## TEXTE FOURNI
Après un premier jour déjà bien chargé, je suis fin prêt pour ce jeudi après-midi au Reeperbahn Festival de Hambourg. La grande scène Spielbude XL est installée en plein centre de l'avenue Reeperbahn, juste à côté du Biergarten de Spielbude. Ça peut paraître flou dit comme ça, mais il s'agit d'une scène géante et permanente au beau milieu de l'avenue, ce qui, avouons-le, est quand même assez cool.
Début d'après-midi un peu tranquille sur les coups de 13h30 avec le trio de folk indé
LAMILA, originaire de Vienne. Les douces mélodies feutrées sont portées par la voix claire de la chanteuse Camilla Thurner, assez impressionnée de jouer sur cette grande scène. Avec une contrebasse et deux guitares, le groupe donne son meilleur pour nous caresser délicatement les sens avec des morceaux entre folk traditionnelle en anglais et certaines touches pop. Mes oreilles sont éveillées dans la quiétude et sont prêtes pour la suite qui risque de voir le volume augmenter.
Je découvre le village du festival où quelques concerts sont organisés durant l'après-midi. J'arrive juste à temps pour une session acoustique de la danoise
Dopha, seule avec sa guitare électrique. La chanteuse propose un folk rock écorché, à l'image de son single
The Game qui laisse ici entrevoir toute la profondeur de sa voix. Une certaine tension électrique ressort de ses titres chantés du bout des lèvres de sa voix aigüe et trébuchante. Voilà une artiste sans fioritures à suivre d'une scène pop danoise toujours très prolifique.
Une autre chanteuse s'installe sur la scène Fritz Bühne du festival, placée en hauteur, au-dessus d'un stand de boisson, tandis que l'artiste joue derrière le logo géant de la marque en question. Capitalisme quand tu nous tiens...

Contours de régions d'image
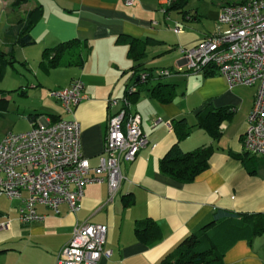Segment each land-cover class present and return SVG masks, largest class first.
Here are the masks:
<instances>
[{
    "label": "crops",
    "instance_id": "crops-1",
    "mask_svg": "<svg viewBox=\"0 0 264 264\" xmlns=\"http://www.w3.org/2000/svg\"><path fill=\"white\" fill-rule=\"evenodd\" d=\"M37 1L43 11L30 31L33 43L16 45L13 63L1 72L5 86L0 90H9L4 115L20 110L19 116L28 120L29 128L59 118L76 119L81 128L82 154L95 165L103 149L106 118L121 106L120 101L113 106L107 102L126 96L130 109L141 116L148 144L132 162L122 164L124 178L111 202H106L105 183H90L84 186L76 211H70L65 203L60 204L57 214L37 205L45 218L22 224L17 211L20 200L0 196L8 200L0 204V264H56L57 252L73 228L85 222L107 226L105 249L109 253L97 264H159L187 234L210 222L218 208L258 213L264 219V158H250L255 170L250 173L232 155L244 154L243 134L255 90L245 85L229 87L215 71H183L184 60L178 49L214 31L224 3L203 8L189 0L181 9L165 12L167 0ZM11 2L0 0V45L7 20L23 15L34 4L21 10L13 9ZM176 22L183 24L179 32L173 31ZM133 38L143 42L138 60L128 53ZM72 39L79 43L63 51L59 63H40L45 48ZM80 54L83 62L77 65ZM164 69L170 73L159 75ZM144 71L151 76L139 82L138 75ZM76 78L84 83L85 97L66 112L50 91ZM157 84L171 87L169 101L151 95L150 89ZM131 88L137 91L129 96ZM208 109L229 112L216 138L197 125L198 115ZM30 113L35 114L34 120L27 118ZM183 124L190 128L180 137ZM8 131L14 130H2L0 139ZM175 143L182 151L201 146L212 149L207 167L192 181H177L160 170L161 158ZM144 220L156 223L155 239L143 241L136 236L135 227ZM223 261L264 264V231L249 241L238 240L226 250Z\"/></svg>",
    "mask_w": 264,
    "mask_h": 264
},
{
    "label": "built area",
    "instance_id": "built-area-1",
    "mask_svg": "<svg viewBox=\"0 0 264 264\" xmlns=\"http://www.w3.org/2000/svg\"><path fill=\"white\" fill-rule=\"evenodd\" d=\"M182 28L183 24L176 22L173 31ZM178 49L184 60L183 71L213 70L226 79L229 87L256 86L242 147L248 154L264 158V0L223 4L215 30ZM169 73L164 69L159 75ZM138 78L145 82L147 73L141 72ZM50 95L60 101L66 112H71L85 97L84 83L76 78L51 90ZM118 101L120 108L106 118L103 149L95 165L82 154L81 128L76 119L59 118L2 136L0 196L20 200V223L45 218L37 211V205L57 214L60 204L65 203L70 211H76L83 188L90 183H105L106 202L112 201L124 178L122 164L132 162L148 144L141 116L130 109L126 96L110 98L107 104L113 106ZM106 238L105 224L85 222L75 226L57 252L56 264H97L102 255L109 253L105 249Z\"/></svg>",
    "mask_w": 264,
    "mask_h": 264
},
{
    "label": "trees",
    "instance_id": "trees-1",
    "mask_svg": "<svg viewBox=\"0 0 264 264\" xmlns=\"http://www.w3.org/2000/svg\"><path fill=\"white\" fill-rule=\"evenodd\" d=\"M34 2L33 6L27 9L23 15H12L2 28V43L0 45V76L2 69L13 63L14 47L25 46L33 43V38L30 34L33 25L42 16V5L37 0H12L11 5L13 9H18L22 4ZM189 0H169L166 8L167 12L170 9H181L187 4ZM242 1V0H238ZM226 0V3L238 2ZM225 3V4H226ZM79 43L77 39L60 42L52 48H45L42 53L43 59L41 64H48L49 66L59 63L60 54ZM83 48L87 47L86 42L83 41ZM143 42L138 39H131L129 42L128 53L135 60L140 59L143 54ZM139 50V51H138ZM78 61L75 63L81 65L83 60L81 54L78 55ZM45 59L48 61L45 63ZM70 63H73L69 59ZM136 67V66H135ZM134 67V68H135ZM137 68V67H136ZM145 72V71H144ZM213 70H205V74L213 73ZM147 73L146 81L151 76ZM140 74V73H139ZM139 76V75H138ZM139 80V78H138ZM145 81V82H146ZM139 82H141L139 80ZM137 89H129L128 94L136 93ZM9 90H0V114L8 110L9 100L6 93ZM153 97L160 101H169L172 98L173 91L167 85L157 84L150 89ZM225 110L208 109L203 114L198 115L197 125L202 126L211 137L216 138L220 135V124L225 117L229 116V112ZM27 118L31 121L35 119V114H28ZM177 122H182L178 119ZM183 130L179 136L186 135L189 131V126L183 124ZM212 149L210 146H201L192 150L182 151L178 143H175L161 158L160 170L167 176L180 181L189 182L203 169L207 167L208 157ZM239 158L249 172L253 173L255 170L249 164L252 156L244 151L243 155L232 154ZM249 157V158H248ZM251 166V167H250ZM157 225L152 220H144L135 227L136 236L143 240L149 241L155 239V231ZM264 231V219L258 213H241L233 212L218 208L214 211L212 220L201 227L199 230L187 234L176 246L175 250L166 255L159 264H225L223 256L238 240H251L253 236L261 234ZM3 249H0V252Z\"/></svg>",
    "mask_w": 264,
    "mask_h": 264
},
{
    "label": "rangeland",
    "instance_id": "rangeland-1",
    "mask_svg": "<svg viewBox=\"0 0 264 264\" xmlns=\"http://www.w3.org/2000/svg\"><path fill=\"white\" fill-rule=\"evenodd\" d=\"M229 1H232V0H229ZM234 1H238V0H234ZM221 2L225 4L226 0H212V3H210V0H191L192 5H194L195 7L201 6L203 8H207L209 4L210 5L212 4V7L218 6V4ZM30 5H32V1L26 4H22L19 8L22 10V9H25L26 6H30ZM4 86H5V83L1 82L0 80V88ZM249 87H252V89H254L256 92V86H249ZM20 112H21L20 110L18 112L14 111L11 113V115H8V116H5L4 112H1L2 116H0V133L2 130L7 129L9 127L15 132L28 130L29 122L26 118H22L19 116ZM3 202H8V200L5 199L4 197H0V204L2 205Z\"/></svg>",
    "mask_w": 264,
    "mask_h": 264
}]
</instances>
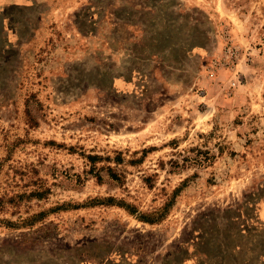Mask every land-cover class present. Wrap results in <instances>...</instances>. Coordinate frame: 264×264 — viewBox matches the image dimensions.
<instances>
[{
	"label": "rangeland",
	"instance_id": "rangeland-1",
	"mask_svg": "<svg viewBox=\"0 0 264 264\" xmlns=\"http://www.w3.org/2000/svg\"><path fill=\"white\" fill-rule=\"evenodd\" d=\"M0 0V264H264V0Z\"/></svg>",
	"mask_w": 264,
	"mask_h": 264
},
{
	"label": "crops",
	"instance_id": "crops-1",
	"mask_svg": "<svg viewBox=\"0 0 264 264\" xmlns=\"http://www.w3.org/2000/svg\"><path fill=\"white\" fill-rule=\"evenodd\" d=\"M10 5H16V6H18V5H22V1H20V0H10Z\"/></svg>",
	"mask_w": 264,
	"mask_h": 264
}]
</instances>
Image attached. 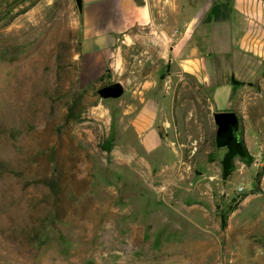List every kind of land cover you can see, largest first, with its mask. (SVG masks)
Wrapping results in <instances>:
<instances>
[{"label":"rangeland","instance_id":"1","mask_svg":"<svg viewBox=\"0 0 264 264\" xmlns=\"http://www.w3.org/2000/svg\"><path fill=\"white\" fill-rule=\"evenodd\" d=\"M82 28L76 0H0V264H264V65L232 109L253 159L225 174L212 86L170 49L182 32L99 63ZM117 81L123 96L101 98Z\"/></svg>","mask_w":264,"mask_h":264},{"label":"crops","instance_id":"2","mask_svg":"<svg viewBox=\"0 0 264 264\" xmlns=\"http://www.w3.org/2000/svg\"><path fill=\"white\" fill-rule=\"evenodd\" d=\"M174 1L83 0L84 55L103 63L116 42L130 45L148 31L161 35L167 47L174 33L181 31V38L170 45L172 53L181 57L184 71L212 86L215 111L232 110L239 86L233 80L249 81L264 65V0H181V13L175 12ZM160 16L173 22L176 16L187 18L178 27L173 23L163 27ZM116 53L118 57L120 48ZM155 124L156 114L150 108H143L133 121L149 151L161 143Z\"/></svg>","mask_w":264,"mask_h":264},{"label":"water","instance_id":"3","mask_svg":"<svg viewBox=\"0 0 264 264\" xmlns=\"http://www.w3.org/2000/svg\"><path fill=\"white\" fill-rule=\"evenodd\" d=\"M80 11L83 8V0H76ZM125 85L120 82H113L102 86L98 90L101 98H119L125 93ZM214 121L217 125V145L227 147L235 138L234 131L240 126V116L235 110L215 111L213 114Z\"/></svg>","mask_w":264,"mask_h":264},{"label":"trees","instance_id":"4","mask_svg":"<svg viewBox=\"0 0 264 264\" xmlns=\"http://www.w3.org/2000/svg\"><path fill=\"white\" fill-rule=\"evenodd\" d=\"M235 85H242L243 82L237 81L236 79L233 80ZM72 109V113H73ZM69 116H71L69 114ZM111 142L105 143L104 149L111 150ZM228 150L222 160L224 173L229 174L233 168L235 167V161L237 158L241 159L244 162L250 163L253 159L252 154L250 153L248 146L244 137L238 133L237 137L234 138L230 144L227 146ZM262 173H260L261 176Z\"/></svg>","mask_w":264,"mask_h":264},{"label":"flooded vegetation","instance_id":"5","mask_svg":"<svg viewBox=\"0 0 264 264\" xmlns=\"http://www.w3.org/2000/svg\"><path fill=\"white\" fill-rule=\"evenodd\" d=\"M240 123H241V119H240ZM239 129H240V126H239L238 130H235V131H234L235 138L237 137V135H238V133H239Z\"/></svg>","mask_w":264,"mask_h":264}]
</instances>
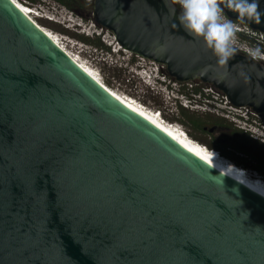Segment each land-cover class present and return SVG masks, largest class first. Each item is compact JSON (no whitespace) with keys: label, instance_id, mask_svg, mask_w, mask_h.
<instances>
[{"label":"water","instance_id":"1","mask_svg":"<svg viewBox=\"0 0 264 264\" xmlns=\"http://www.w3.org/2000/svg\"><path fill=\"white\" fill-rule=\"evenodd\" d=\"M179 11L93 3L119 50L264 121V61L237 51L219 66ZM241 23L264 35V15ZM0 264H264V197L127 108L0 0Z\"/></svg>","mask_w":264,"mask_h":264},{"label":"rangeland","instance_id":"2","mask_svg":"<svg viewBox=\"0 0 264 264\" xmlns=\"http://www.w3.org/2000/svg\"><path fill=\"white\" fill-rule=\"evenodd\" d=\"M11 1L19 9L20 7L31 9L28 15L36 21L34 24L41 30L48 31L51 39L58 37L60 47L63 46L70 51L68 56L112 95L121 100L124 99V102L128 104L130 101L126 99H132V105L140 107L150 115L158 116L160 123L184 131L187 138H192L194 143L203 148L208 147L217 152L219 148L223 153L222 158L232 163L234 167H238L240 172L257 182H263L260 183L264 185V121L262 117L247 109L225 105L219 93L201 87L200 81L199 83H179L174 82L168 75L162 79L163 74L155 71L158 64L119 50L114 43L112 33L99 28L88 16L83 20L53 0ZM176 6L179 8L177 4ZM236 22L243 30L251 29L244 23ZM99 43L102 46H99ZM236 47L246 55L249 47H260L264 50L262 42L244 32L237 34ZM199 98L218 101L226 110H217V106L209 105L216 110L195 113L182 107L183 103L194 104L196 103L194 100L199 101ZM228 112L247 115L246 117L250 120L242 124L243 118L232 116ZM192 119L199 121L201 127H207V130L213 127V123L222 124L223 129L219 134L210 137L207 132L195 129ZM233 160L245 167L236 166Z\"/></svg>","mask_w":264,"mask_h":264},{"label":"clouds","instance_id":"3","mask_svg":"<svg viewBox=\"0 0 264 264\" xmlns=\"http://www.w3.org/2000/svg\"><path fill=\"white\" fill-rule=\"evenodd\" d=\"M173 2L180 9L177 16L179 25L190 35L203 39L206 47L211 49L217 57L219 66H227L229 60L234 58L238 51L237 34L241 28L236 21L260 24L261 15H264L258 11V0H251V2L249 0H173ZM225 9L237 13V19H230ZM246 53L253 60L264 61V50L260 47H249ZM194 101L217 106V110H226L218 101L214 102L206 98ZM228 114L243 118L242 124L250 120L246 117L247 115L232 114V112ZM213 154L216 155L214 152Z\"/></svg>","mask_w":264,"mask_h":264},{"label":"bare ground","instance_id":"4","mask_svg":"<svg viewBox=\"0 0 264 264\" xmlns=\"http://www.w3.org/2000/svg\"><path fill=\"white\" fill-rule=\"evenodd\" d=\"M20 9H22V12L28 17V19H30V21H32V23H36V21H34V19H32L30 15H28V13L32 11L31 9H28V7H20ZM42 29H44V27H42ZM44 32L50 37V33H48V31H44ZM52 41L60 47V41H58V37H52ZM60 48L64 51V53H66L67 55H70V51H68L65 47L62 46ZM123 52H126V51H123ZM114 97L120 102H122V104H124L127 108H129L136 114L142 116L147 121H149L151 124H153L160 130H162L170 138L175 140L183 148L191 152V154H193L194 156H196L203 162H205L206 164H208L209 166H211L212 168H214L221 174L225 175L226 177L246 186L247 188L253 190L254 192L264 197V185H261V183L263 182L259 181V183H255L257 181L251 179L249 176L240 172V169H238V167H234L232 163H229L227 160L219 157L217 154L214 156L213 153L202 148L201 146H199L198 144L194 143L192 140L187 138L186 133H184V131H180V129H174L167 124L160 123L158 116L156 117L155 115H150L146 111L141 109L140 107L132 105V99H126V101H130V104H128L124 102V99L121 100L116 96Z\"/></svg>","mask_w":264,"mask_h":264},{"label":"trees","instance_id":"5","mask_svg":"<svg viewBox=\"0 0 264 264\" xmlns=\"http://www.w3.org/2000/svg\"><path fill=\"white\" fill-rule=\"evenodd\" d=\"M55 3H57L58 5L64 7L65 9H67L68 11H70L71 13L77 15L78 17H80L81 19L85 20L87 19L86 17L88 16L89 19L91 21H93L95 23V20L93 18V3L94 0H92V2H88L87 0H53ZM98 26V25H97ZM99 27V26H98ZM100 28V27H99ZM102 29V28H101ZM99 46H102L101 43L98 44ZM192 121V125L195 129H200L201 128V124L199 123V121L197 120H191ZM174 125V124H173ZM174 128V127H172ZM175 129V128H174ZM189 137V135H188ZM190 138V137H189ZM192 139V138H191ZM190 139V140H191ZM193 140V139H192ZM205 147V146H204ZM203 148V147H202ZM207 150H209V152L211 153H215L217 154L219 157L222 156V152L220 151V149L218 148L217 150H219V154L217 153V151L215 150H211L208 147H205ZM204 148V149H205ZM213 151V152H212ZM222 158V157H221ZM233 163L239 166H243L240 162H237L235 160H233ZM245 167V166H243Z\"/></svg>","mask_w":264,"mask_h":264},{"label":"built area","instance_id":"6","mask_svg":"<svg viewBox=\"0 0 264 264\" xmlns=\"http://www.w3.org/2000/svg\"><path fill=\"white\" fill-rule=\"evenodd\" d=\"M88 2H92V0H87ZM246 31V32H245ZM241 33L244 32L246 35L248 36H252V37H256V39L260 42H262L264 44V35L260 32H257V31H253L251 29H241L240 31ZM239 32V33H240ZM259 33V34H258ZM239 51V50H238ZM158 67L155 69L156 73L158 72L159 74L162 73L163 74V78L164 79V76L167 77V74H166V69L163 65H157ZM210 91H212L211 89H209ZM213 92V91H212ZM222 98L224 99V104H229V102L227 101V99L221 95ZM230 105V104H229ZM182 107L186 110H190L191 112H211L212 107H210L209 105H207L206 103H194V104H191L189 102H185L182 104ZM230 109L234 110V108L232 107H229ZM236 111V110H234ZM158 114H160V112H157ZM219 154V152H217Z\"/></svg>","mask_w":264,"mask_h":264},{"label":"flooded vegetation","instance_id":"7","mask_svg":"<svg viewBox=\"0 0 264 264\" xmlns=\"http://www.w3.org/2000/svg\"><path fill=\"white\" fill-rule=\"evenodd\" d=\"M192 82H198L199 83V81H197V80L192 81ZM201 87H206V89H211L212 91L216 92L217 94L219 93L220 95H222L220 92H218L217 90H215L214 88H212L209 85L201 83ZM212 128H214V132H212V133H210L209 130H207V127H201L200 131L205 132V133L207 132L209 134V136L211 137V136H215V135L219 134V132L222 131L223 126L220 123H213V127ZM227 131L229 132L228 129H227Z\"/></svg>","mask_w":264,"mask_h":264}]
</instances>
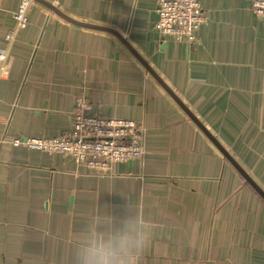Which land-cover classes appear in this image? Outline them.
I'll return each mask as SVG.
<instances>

## CONSIGNE A
Pour chacune des affirmations suivantes, indiquez par oui ou par non si elle concorde avec le compte rendu du Reeperbahn Festival, en citant textuellement les mots qui tranchent : (i) le trio LAMILA vient de Vienne ; (ii) Dopha joue accompagnée de musiciens ; (iii) la scène Fritz Bühne se trouve au niveau du sol.
## CONSIGNE B
Rédigez la suite du compte rendu du Reeperbahn Festival à partir de sa dernière phrase.
Ces données n'ont aucun lien avec le compte rendu du Reeperbahn Festival.

## RÉPONSE A
(i) Oui : « originaire de Vienne ».
(ii) Non : « seule avec sa guitare électrique ».
(iii) Non : « placée en hauteur, au-dessus d'un stand de boisson ».

## RÉPONSE B
C'est Karma, chanteuse du Luxembourg, semble vouloir nous attraper en tendant ses mains ouvertes vers le public, du haut de son promontoire. Elle envoie des beats électro-pop au ralenti aux influences de Björk, davantage encore lorsque l'on entend sa voix puissante et fragile à la fois. Seule avec ses machines, C'est Karma fait forte impression dans son pull caméléon jaune, avec des déferlements de beats qui pourraient enflammer un dancefloor entier, comme sur le titre
Spaghetti On Repeat. Elle se saisit parfois d'une guitare électrique sur des titres plus folk comme
Girls, où elle n'hésite pas à utiliser le vocoder. Avec ses textes féministes et sa musique d'une modernité folle, on recroisera sans doute cette performeuse : le karma a parlé.
La session acoustique est de retour avec la britannique
Florence Arman et ses mélodies pop portées par une guitare acoustique rythmée. Malgré le froid et le vent qui commence à souffler sérieusement sur la ville de Hambourg, la chanteuse parvient à me réchauffer avec une voix à fleur de peau et des textes personnels et touchants, comme sur
Naked. Son coté brut et sans détours parvient à émouvoir, à l'image du titre Home et ses envolées vocales brumeuses.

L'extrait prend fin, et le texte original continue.